Goal.
Set out every line of the listing below as a numbered list, omitting blank lines and leaving out the pictures.

........

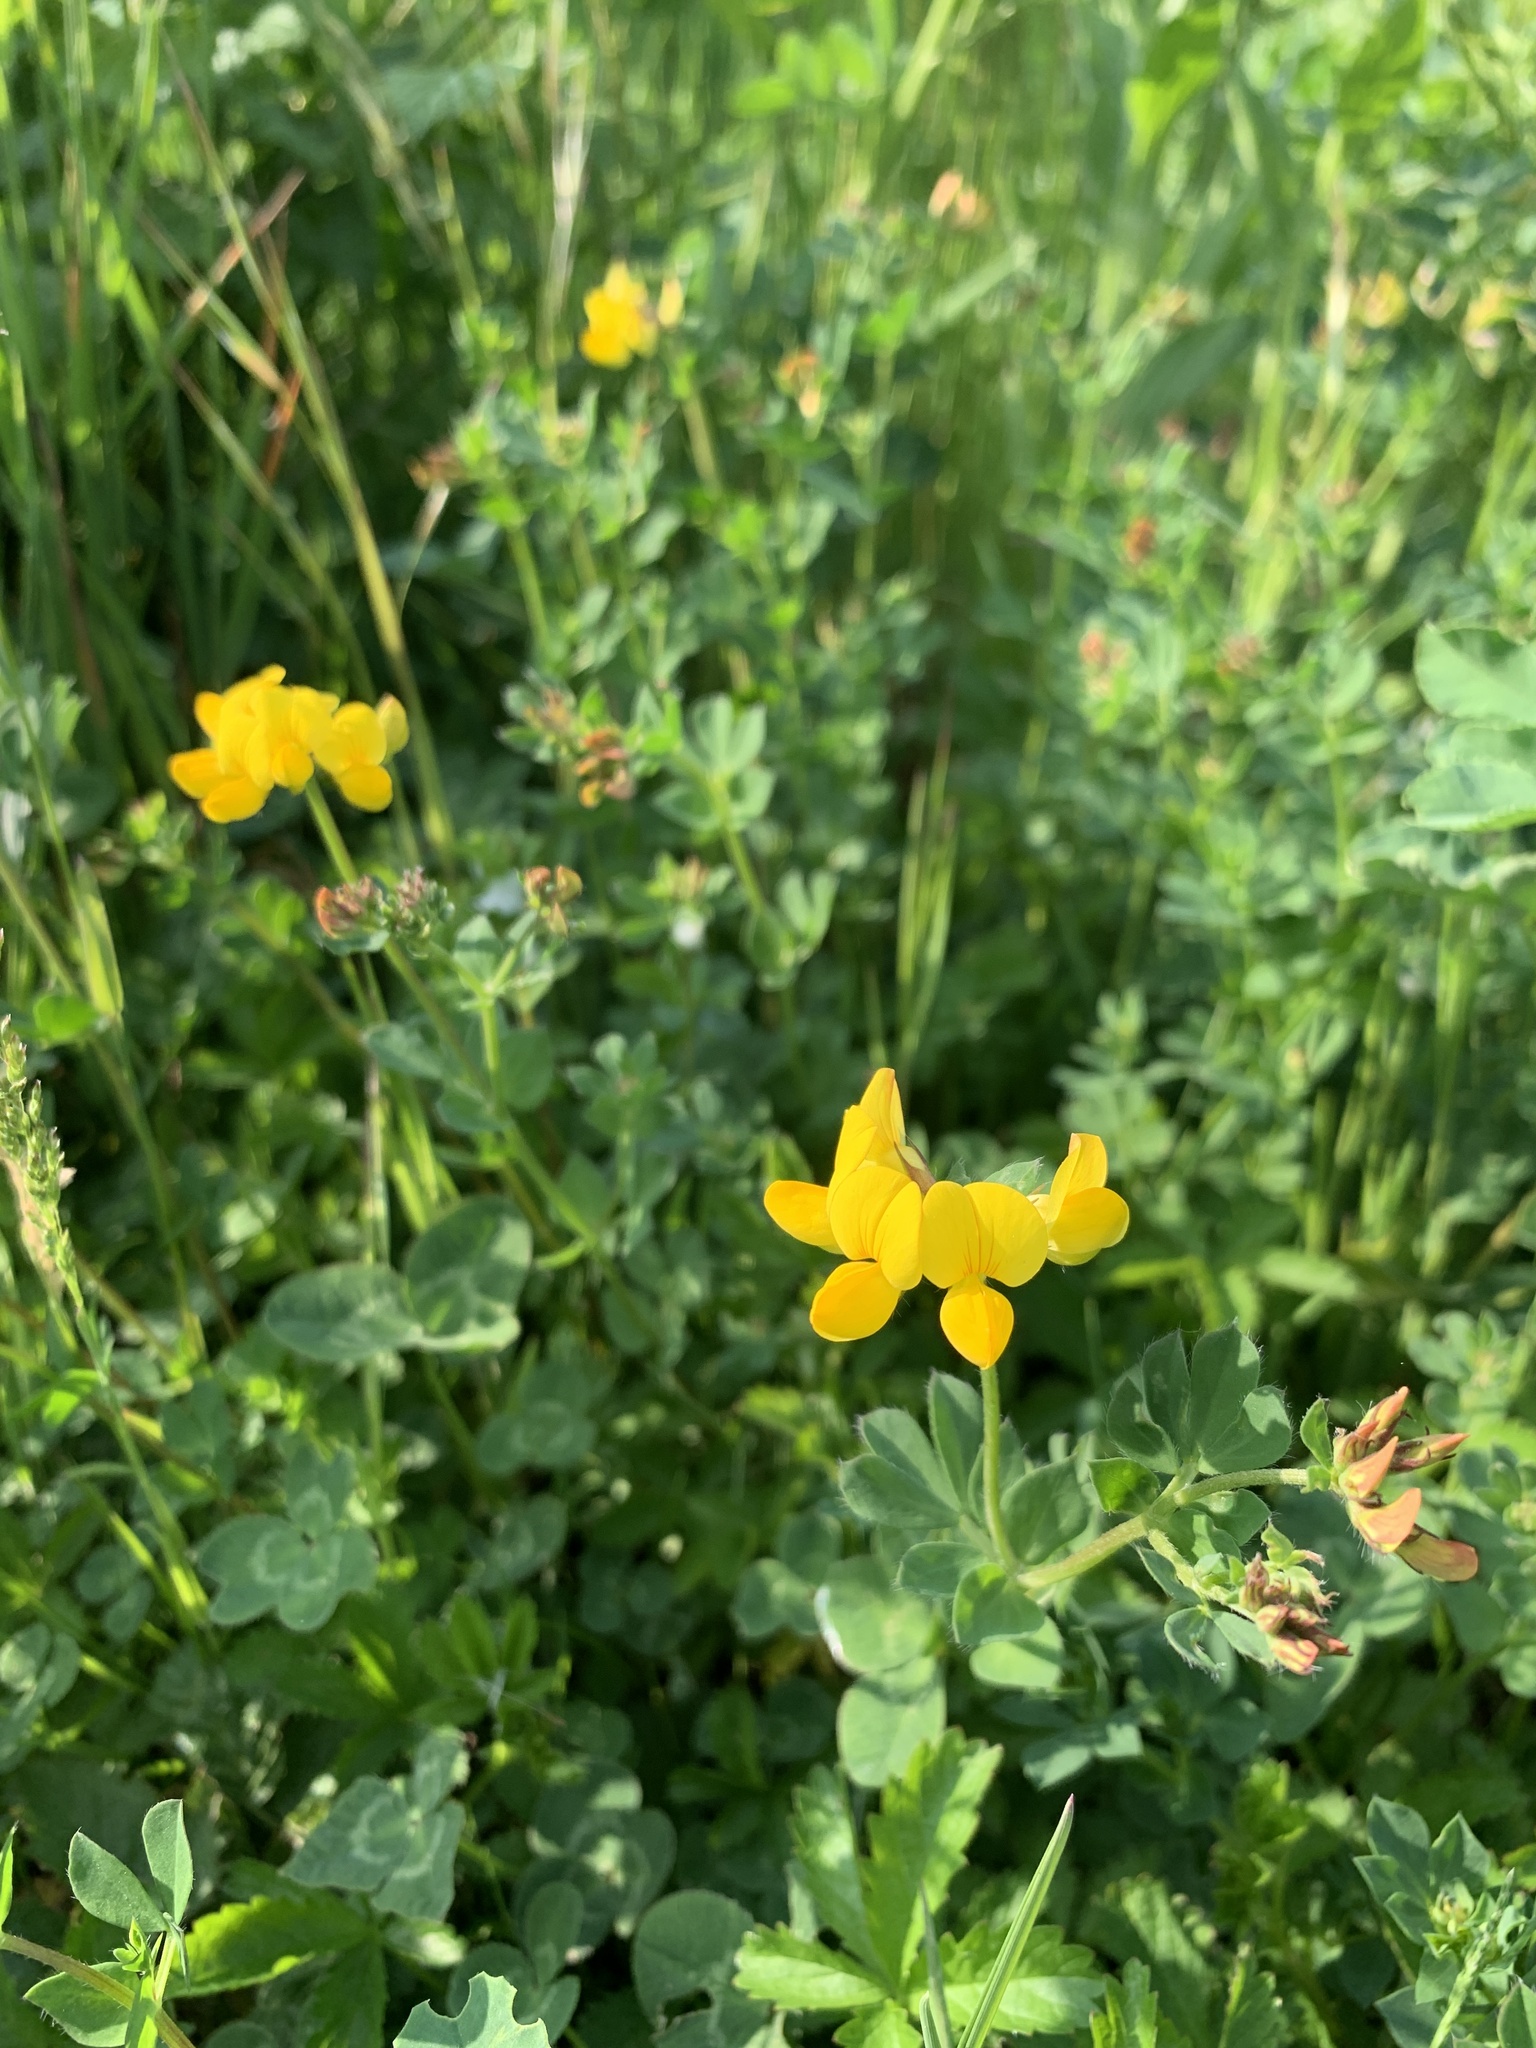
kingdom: Plantae
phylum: Tracheophyta
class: Magnoliopsida
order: Fabales
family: Fabaceae
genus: Lotus
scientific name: Lotus corniculatus
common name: Common bird's-foot-trefoil
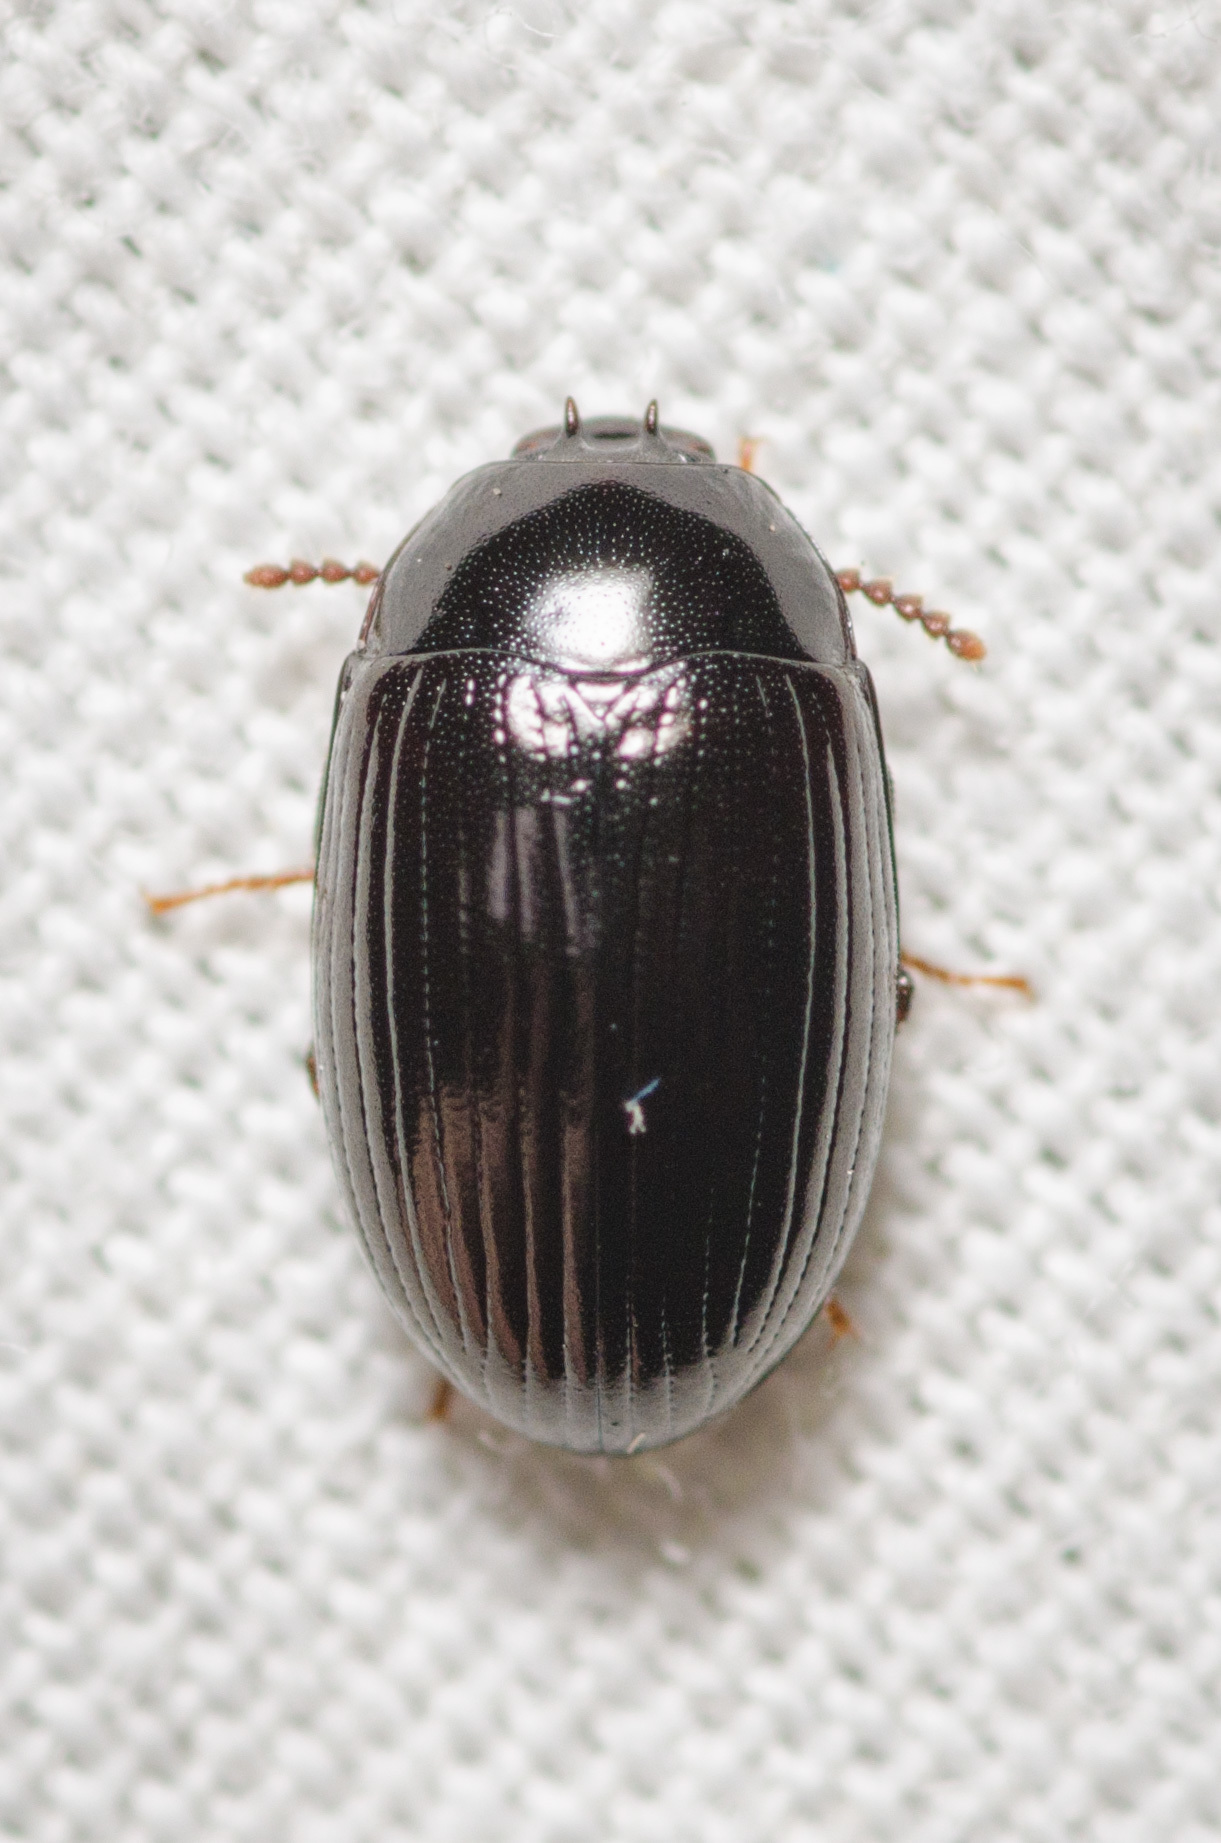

........

Answer below.
1. kingdom: Plantae
2. phylum: Tracheophyta
3. class: Magnoliopsida
4. order: Fabales
5. family: Fabaceae
6. genus: Lotus
7. scientific name: Lotus corniculatus
8. common name: Common bird's-foot-trefoil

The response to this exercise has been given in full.